Speech to Unit Model (speech2unit)

Acoustic Model

For quantizing speech we learn a K-means clustering over acoustic representations for which we either use Log-Mel Filterbank or pretrained acoustic representation models. For using pretrained models, please download from their respective locations linked below.

Quantization Model

You can download pretrained quantized model from the list below.

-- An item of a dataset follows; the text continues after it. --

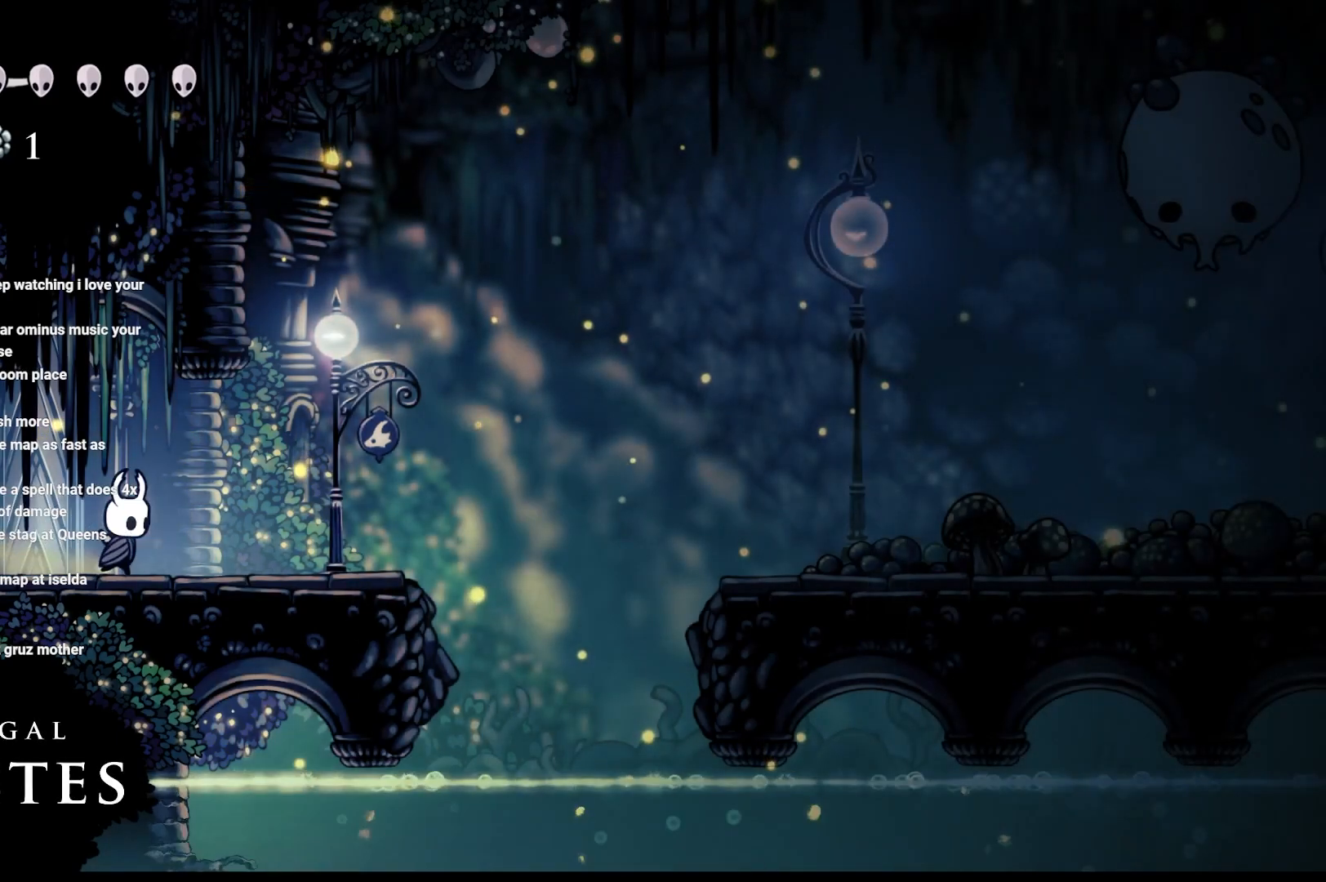
{"buttons": ["A"], "left_stick": "right", "right_stick": "center", "events": [[350, "A", "down"]]}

K-Means Model	Download Link
Log Mel Filterbank + KM50	download
Log Mel Filterbank + KM100	download
Log Mel Filterbank + KM200	download
Modified CPC + KM50	download
Modified CPC + KM100	download
Modified CPC + KM200	download
HuBERT Base + KM50	download
HuBERT Base + KM100	download
HuBERT Base + KM200	download
wav2vec 2.0 Large + KM50	download
wav2vec 2.0 Large + KM100	download
wav2vec 2.0 Large + KM200	download

Quantization

For quantizing speech with a given acoustic representation, please follow the steps below.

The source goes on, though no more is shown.